2017 Super Regional: Aggies Outlast Wildcats In Historic First Game

COLLEGE STATION, Texas—For as loud and as exuberant as the bus ride to Blue Bell Park was, the ride back to the hotel was equally, devastatingly silent.

Playing in its first-ever super regional, in its first-ever NCAA Tournament, in its 115th year of existence, Davidson participated in yet another first—the longest Game 1 in super-regional history.

The Wildcats and the Texas A&M Aggies battled for 15 innings and five hours and 12 minutes on an overcast, upper-80 degree day in College Station. Both teams had multiple opportunities to gain an advantage, but the war of attrition ultimately was won with two outs and the bases loaded in the bottom of the 15th, when Texas A&M third baseman George Janca sent a single up the middle and sent the Aggies spilling from the first-base dugout onto the field.

The Aggies won, 7-6, moving them one win closer to Omaha.

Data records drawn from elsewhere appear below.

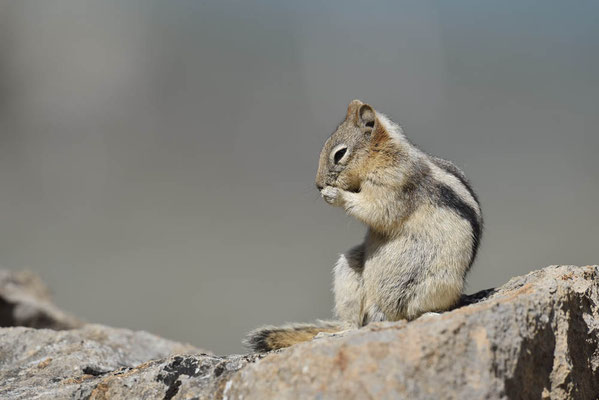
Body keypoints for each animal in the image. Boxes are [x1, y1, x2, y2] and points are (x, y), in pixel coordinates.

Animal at [244, 100, 482, 354]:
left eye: (339, 153)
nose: (318, 185)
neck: (384, 153)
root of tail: (380, 314)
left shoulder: (396, 182)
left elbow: (377, 209)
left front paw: (335, 195)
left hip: (434, 284)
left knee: (413, 313)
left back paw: (428, 315)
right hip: (348, 273)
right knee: (355, 323)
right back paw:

The Wildcats, meanwhile, find themselves on the brink of elimination.

Then again, they’ve found themselves there before. Quite often, actually.

“I am getting a little tired of saying throughout this run, ‘What a great baseball game; it is a shame someone had to lose that one,'” Davidson head coach Dick Cooke said. “It was just a good baseball game. I am tired, and I didn’t even play.”

Friday’s matchup was the kind of game that can drain the life force from both sides, a game that demanded every ounce of energy from its players, coaches and spectators. Friday’s game produced 33 combined hits and 498 combined pitches. At one point, Texas A&M held a 6-0 lead and Aggies starter Brigham Hill was working on 5.1 no-hit innings. The Wildcats looked overmatched. They looked like what many had expected them to look like as the No. 4 seed in the Chapel Hill Regional.

But they didn’t look that way for long. They would surprise yet again. With a one-run, one-out double, leadoff hitter Cam Johnson broke up both the no-hitter and the shutout, and that opened the scoring floodgates. A double by second-team All-American Will Robertson tacked on another run, and Brian Fortier added yet another with a sacrifice fly. That momentum shift continued. Two more runs in the next inning. In the ninth, Johnson struck again for his third RBI, a game-tying single that would push the game to extras.

“It was a heavyweight fight,” Texas A&M coach Rob Childress said. “It was two really good teams going at each other.”

The game, as is often the case in the postseason, came down to endurance. For Davidson, redshirt senior righthander Durin O’Linger continued his now legendary heavy-lifting on the mound. His fastball command was lacking early, and the Aggies took advantage, with leadoff hitter Nick Choruby driving in three runs and catcher Hunter Coleman hitting a two-run homer to establish a six-run lead by the fifth.

But O’Linger regrouped, found his command, and as he’s done throughout the postseason, worked deep into Friday’s game. He finished with 138 pitches and 7.2 innings pitched in what could be his final collegiate outing—an outing that was appropriately gutsy.

The Aggies received an equally gutsy outing from righthanded reliever Mitchell Kilkenny, whom they extended longer than he’s ever been extended in his career.

The sophomore said he might’ve thrown the worst bullpen he’s ever thrown before entering the game (“I’m glad I didn’t know that,” Childress quipped). Was he mentally prepared to throw 102 pitches?

“Absolutely not,” Kilkenny said with a matter-of-fact smile, as his teammates held back their laughter.

But the righthander found a way to make it work anyway, striking out a career-high nine in a career-high 5.2 innings while quelling several Davidson rallies in extra innings.

“He was dominating their guys,” said Coleman, his catcher. “He was throwing a fastball, and they weren’t hitting it. Then, once they thought a fastball was coming, he would break them off with a breaking ball. He gave us a chance when we weren’t scoring runs late in the game.”

Davidson senior righthander Westin Whitmire worked out of several jams of his own in his four innings, and nearly worked out of a bases-loaded jam in the 15th, coaxing back-to-back pop-ups, but Janca was able to break through with a single up the middle to end Friday’s marathon.

“It was all about moving the line along,” Janca said. “I knew a ball in play was going to move the runner and we had been kind of struggling in the later part of the game, driving people in. We were always setting them up and we were always right there, on base, moving them over. I just happened to be up in the situation and the ball got through.”

While the Aggies were understandably fired up, Childress was quick to warn them after the game that they still have more work to do.

Conversely, even though the bus ride home wasn’t a celebratory one, the Wildcats can take some encouragement away from they way they went toe-to-toe with the Aggies in a rowdy road environment.

“This was our first super regional, so we saw it as an opportunity. We just wanted to have fun with it,” said Johnson.“We played a great game. Really, we just need to go out and do the same thing tomorrow. We just need to try to get the bats going a little earlier. That’s really it. It was a good game, and it could have gone either way.”